Running gunicorn from a Python virtual environment with systemd and selinux
There are a lot of tutorials out there for running a gunicorn server on systemd, but I wasn't able to find one that actually told me how to do so in selinux. Since I'd never used selinux before, this relatively simple task turned into hours of trial and error, but my loss is your gain. YMMV dependent on how custom your selinux setup is, but this worked for me:
Assuming your project is in /www/myproject
:
/www/myproject/gunicorn_config.py
:
bind = 'unix:/run/gunicorn.sock'
worker_class = 'sync'
workers = 4
timeout = 60
/etc/systemd/system/gunicorn.socket
:
[Unit]
Description=gunicorn socket
[Socket]
ListenStream=/run/gunicorn.sock
[Install]
WantedBy=sockets.target
/etc/systemd/system/gunicorn.service
:
[Unit]
Description=gunicorn daemon
Requires=gunicorn.socket
After=network.target
[Service]
# the specific user that our service will run as
User=someuser
Group=someuser
WorkingDirectory=/www/myproject
ExecStart=/www/myproject/.venv/bin/gunicorn -c /www/myproject/gunicorn_config.py applicationname.wsgi
ExecReload=/bin/kill -s HUP $MAINPID
PrivateTmp=true
[Install]
WantedBy=multi-user.target
Once these files are in place, just run:
systemd enable gunicorn.socket
systemd enable gunicorn.service
systemd start gunicorn
# label gunicorn within the virtualenv as a bin script
semanage fcontext -a -t bin_t "/www/myproject/.venv/bin(/.*)?"
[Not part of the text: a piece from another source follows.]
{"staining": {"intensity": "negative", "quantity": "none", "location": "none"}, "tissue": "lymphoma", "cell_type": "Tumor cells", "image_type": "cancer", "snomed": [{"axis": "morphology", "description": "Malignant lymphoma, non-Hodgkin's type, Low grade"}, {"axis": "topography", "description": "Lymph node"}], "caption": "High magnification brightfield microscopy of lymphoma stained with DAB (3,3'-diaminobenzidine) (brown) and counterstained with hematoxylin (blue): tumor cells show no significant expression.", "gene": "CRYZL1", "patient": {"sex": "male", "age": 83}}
restorecon -R -v .venv/bin
# label the gunicorn socket as a socketfile
semanage fcontext -a -t httpd_var_run_t /run/gunicorn.sock
restorecon -v /run/gunicorn.sock
systemd restart gunicorn
If you're operating on a super custom system, the key is just to set labels that the systemd
process can access for gunicorn (in my case systemd was of type init_t
and gunicorn needed to be of type bin_t
, and that your gunicorn.sock
file is labeled correctly as a socket. You can find labels for similar processes with semanage fcontext --list | grep 'process_type'
, so if you know a process or socket that's already running in your desired context, search for and apply it. You can get more verbose explanations of why selinux might be blocking execution on a file with audit2allow -aw
- use this to find the context that's trying to access a blocked file.
You'll need to fiddle with your nginx or Apache setup to make your server accessible from a client, which is out of scope for this little snippet, but this should allow you to run gunicorn with systemd without selinux throwing any type errors.